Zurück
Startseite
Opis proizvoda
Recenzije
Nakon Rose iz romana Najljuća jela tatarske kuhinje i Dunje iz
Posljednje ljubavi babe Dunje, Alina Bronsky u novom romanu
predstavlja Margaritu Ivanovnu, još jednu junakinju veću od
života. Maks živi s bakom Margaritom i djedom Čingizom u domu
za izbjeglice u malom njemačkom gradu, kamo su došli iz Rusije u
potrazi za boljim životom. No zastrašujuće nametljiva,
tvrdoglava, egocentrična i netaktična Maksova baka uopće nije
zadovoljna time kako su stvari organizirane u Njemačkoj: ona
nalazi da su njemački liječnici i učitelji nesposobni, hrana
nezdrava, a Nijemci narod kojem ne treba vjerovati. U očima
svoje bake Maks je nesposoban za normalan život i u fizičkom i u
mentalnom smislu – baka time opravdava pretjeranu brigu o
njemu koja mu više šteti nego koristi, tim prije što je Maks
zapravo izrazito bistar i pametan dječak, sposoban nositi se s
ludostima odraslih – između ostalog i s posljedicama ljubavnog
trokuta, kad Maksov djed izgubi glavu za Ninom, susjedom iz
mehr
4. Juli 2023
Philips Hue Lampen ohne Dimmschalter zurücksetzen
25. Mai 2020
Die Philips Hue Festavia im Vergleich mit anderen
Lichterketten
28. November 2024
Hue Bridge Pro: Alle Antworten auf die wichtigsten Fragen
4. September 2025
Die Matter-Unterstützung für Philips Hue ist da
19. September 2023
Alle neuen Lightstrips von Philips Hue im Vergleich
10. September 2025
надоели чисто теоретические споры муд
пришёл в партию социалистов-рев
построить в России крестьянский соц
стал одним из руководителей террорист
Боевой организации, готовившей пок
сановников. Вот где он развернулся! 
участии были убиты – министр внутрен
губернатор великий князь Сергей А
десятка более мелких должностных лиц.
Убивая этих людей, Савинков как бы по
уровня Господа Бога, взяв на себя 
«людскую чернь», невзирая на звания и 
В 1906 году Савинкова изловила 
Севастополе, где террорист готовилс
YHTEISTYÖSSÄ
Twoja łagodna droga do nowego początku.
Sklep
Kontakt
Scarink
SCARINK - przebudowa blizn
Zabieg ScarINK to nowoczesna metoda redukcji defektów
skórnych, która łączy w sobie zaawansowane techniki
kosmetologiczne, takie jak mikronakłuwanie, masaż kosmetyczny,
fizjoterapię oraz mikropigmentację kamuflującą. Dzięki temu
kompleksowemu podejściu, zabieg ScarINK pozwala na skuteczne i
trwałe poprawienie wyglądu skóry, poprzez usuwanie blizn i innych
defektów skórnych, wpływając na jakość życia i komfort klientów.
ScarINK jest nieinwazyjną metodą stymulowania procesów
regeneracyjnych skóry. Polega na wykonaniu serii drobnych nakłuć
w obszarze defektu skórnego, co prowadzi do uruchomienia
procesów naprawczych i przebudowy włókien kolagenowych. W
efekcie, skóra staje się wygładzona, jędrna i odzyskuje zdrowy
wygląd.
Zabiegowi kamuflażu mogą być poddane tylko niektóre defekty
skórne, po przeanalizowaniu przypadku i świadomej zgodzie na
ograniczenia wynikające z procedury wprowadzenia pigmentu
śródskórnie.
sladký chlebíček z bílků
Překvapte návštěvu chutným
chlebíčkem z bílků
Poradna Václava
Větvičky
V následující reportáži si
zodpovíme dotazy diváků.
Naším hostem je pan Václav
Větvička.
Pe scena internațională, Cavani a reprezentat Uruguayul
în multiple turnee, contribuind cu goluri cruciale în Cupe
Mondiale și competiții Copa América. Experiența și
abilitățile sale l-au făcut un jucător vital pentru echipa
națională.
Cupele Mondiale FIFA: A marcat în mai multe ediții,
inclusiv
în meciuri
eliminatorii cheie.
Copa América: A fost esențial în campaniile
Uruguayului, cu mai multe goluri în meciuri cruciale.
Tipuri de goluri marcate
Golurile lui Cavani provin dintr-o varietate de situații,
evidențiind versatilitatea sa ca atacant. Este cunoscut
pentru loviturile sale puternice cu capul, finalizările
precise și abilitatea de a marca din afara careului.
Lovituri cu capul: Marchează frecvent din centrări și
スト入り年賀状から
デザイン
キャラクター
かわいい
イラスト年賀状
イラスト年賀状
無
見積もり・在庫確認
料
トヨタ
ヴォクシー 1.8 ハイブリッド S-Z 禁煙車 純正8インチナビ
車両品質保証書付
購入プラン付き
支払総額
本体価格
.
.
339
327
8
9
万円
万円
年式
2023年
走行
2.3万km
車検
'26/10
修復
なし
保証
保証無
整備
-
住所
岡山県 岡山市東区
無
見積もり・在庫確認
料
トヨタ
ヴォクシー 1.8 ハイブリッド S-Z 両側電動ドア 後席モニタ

Problem to work on: Pull from the data each line where the string "Alle" turns up.

Task solution:
Hue Bridge Pro: Alle Antworten auf die wichtigsten Fragen
Alle neuen Lightstrips von Philips Hue im Vergleich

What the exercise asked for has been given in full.